Order order!

This was not the cry of a butcher at a halal meat stall, but the Speaker of the Muslim Parliament of Great Britain agreeing to an emergency debate on the halal meat industry in Britain. It’s 1993. The parliament, formed a year earlier by the Muslim Institute, would debate, highlight and mobilise on issues impacting British Muslims. Halal meat was not a topic its founders expected to be having to spend any time on when the parliament was first envisaged. However, the concern of haram meat being passed off as halal was being raised by an increasing number of ordinary members of the Muslim Parliament – known as MMPs, of which there were 155 up and down the country. They were raising concerns that the supply and demand of halal meat simply did not match-up.
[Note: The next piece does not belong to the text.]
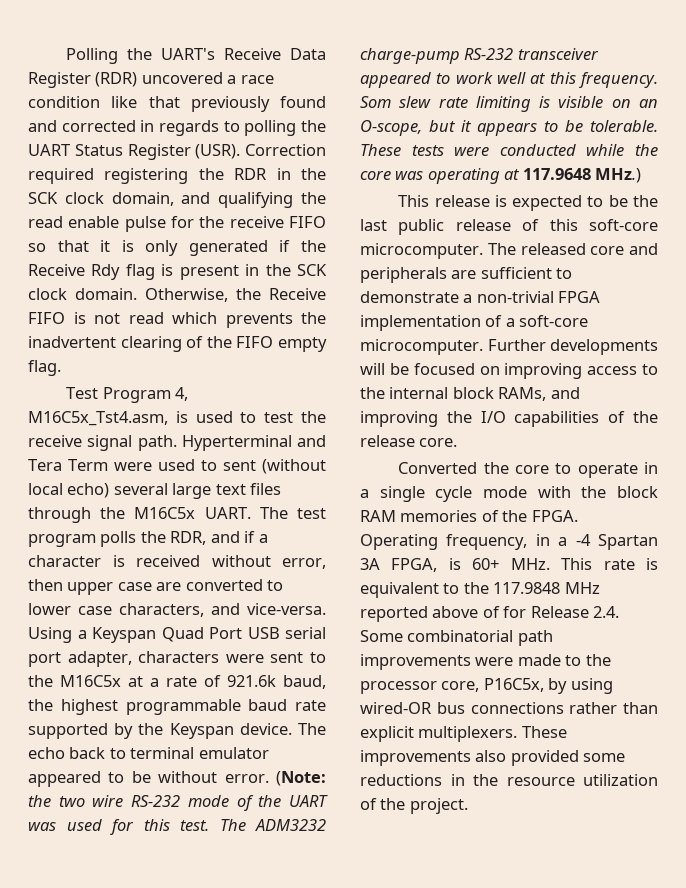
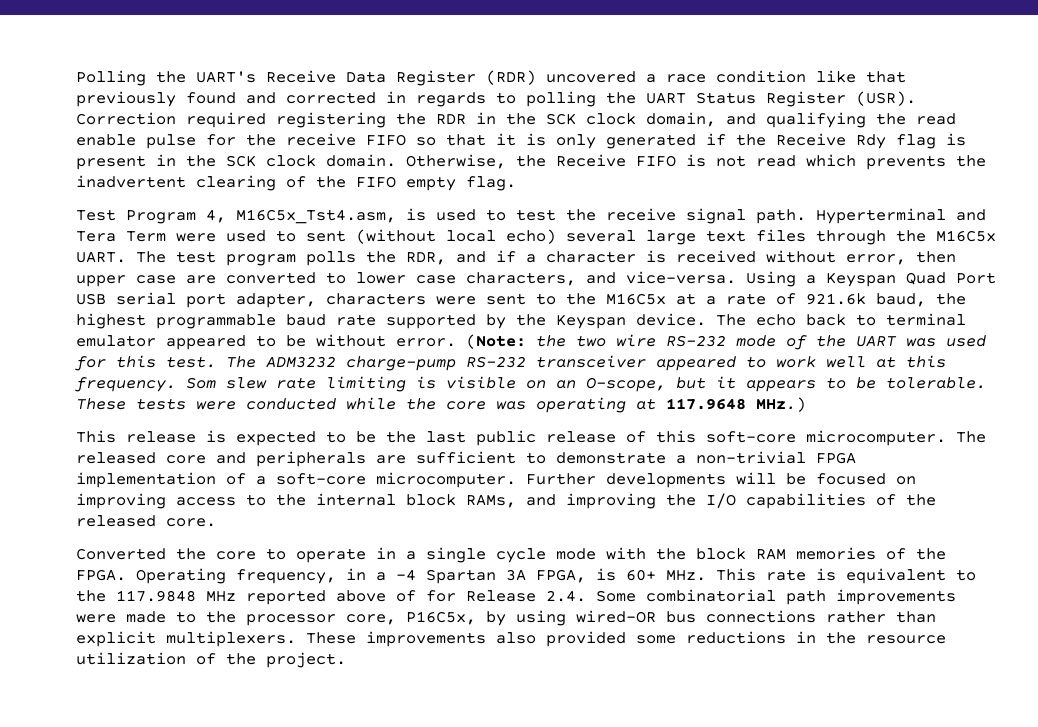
[360,435,415,447] release -> [76,515,156,527] released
Something was awry. The Speaker called for a debate on the matter.

The BBC soon heard of the parliament’s concerns and ran an undercover investigation, on the ‘scandal of the UK halal meat industry’. It was produced by Aaqil Ahmed, who a decade and half later would become BBC’s Head of Religion and Ethics. The situation was so dire that some Muslims were becoming vegetarian rather than risk eating haram meat labelled as halal.

The halal meat industry in the early 1990s was dominated by halal meat shops. In fact the foundation of the early Muslim economy in the UK was based on these separate shops providing halal meat and then selling other produce to a captured Muslim consumer base. However, the halal meat trade was entirely unregulated and based solely on the honesty of your local butcher and his suppliers. It was found that many were buying the cheapest quality meat from places like Smithfield meat market in Farringdon. They would turn up late, after all the fine meats were sold, pick up the cheap stuff which, if unsold, would go into making dog and cat food, and sell it off as halal.